1.01.2006

Era aceite, vísceras, espejos

Sucia. Desnuda de llantos. Su cuerpo vacilaba, se descubría ante el espejo, y se miraba, tan lleno de vísceras. Entonces corría hasta la cocina, llenaba un vaso de agua y lo colocaba en el alféizar de la ventana. Si hacía sol el agua danzaba en círculos por las paredes del vaso. Una fiesta de cristales. Ella quería ser pura como la luz.

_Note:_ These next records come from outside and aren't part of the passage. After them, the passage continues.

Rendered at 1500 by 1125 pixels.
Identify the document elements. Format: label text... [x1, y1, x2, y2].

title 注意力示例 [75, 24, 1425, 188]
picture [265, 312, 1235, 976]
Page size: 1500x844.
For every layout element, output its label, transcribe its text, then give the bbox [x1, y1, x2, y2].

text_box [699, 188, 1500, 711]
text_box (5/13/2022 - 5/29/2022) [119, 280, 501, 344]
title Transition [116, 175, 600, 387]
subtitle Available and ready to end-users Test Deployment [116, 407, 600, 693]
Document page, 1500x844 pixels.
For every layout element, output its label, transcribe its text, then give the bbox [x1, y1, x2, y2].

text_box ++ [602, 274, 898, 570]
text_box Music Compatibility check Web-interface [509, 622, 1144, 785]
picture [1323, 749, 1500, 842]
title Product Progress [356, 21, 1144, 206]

Quería ser una mujer de vidrio, frágil y dura. Llenar su copa hasta el borde y soltar burbujitas de felicidad.

Aquel día, cuando volvió a su cama las sábanas continuaban revueltas. Se tumbó boca arriba y contó las motas de polvo. Se palpó el cuerpo. Continuaba desnuda. No quería sentirse así, como si hubiese entregado su cuerpo por un capricho, por amor. Lo había hecho, ella lo había hecho. Cedió. Y aquel capricho la consumió, la apagó. Gastó toda su luz en aquella ocasión. Desde entonces, cuando rozaba el cuerpo desnudo de un hombre la carne se volvía de aceite, y el aire se cargaba de palabras inútiles y falsas. De mentiras. Sabía que no era justo sentirse así. Sentir que cuando no hace sol el agua no sabe igual.

Cada aproximación era un intento por recuperar su luz. La cercanía de los cuerpos. El roce, el aliento. Siempre el aceite. Y después del aceite el reconocimiento frente al espejo. Y luego las carreras desnuda por casa, colocando grandes vasos de agua en todas las ventanas, palpándose el cuerpo, sintiéndose llena de vísceras. Hasta aquel día. Cuando abrió la puerta, derramó el líquido, y la balsa de aceite se consumió.